Let $(b_n)$ be a binary basis. By part (a), there exists a unique odd element; denote it $d_0$. Remove $d_0$ from the sequence, and let the remaining elements be divided by $2$. Denote the resulting sequence as $b'_0, b'_1, \dots$ where $b'_k = b_k/2$.
Claim: $(b'_k)$ is again a binary basis for all integers.
Proof of claim: Let $m$ be any integer. Consider the original basis $(b_n)$:
- If $m$ has a representation that includes $d_0$, write $m = d_0 + \sum_{k} b_k \varepsilon_k$. Then $(m - d_0)/2 = \sum_k b'_k \varepsilon_k$ is a representation of $(m - d_0)/2$ in $(b'_k)$.
- If $m$ has a representation that excludes $d_0$, write $m = \sum_k b_k \varepsilon_k$. Then $m/2 = \sum_k b'_k \varepsilon_k$ is a representation of $m/2$ in $(b'_k)$.
Uniqueness is preserved: if two distinct representations of some $m$ existed in $(b'_k)$, they would lift to two distinct representations of either $2m$ or $2m + d_0$ in $(b_n)$, contradicting uniqueness.
Thus $(b'_k)$ is a binary basis.
Applying this argument recursively, we obtain a rearrangement of $(b_n)$ into the form
$$ b_0 = d_0, \quad b_1 = 2 d_1, \quad b_2 = 4 d_2, \ \dots, \quad b_n = 2^n d_n, $$
where each $d_n$ is odd.
∎
(c) Characterization when $d_n = \pm 1$.
Suppose $b_n = 2^n d_n$ with $d_n \in {+1, -1}$ for all $n$.
Necessity:
Assume $(b_n)$ is a binary basis. Suppose there are only finitely many $d_n = +1$. Then there exists $N$ such that $d_n = -1$ for all $n > N$. Consider the sum of any subset of indices $> N$. All terms are negative. The maximal positive integer representable is therefore
$$ \sum_{n=0}^{N} 2^n |d_n| < \infty, $$
so some sufficiently large positive integer cannot be represented. Similarly, if only finitely many $d_n = -1$, some sufficiently large negative integer cannot be represented. Hence there must be infinitely many $+1$'s and infinitely many $-1$'s.
Sufficiency:
Assume infinitely many $d_n = +1$ and infinitely many $d_n = -1$. We show that every integer $n$ has a unique finite representation.

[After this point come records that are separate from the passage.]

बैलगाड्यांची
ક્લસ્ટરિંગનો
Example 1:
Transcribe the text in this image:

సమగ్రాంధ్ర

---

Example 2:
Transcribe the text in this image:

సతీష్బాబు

We construct the representation recursively. Define a sequence $(n_k)$ by:
$$ n_0 = n, \quad n_{k+1} = \frac{n_k - \varepsilon_k d_k}{2}, $$
where $\varepsilon_k \in {0,1}$ is chosen such that $n_k - \varepsilon_k d_k \equiv 0 \pmod 2$. This is always possible because $d_k$ is odd.

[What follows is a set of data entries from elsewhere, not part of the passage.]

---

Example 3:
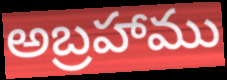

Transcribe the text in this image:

అబ్రహాము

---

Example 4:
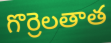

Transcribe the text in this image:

గొర్రెలతాత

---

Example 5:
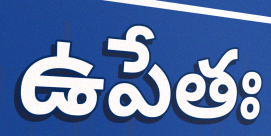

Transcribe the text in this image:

ఉపేతః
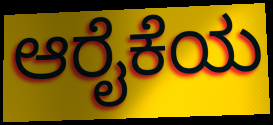
ಆರೈಕೆಯ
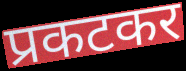
प्रकटकर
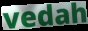
vedah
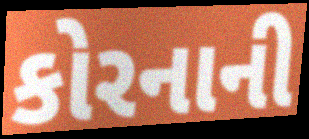
કોરનાની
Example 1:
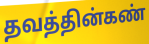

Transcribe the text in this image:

தவத்தின்கண்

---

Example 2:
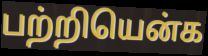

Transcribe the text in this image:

பற்றியென்க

Termination: Since infinitely many $d_k$ are $+1$ and infinitely many are $-1$, for sufficiently large $k$, $2^k d_k$ dominates $n_k$, allowing a choice of $\varepsilon_k$ that decreases $|n_k|$. More formally, if $|n_k| \le 2^k$, choose $\varepsilon_k$ to cancel the sign of $n_k$ if $d_k$ has the opposite sign. The process ensures that eventually $n_m = 0$, giving a finite sum.

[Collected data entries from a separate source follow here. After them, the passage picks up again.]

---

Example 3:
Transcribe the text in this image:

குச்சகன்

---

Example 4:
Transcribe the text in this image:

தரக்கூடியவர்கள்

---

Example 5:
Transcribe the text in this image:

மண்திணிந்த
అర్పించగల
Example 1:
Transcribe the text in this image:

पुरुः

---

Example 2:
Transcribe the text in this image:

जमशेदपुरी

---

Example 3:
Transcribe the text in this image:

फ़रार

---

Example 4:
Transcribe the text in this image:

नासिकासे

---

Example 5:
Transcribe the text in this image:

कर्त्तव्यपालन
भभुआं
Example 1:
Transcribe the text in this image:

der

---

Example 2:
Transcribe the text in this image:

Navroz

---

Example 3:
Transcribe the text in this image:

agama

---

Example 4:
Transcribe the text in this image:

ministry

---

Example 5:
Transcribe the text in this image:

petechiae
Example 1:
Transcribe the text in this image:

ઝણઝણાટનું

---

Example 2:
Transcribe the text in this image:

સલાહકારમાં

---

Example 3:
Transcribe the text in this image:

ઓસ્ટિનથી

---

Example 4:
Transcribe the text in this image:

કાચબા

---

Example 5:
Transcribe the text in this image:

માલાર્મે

Uniqueness: Suppose two distinct representations exist. Let $m$ be the largest index at which they differ. Then their difference is
$$ \pm 2^m + \sum_{k < m} c_k 2^k, \quad c_k \in {-1,0,1}. $$
This number is odd and divisible by $2^m$, a contradiction. Hence the representation is unique.
∎
(d) Explicit binary basis and representation of $n=1$.
Consider the sequence
$$ b_0 = 13, \quad b_1 = -7, \quad b_2 = -13\cdot 2, \quad b_3 = 7\cdot 2^2, \quad b_4 = -13\cdot 2^3, \quad b_5 = 7\cdot 2^4, \dots $$
with pattern
$$ b_{2k} = (-13)\cdot 2^{k}, \quad b_{2k+1} = 7 \cdot 2^k \text{ for } k \ge 0, \text{ and alternating signs as above.} $$
Write $b_n = 2^n d_n$:
$$ d_0 = 13, \quad d_1 = -7, \quad d_2 = -13, \quad d_3 = 7, \quad d_4 = -13, \quad d_5 = 7, \dots $$
Then $d_n \in { \pm 13, \pm 7 }$ and alternate infinitely often in sign.
By part (c), this sequence is a binary basis because infinitely many $+d$ and $-d$ values occur. The powers of $2$ ensure uniqueness of subset sums.
Representation of $n=1$:
We seek integers $\varepsilon_k \in {0,1}$ such that
$$ 1 = \sum_{k=0}^\infty \varepsilon_k b_k. $$
Compute recursively using $n_0 = 1$:
- $b_0 = 13$. $n_0 - \varepsilon_0 b_0 \equiv 0 \pmod 2$. $13 \equiv 1 \pmod 2$, so choose $\varepsilon_0 = 0$. Then $n_1 = n_0/2 = 1/2$ (non-integer).
To get an integer, adjust by choosing $\varepsilon_1 = 1$ for $b_1 = -7$: $n_1 = (1 - (-7))/2 = 4$.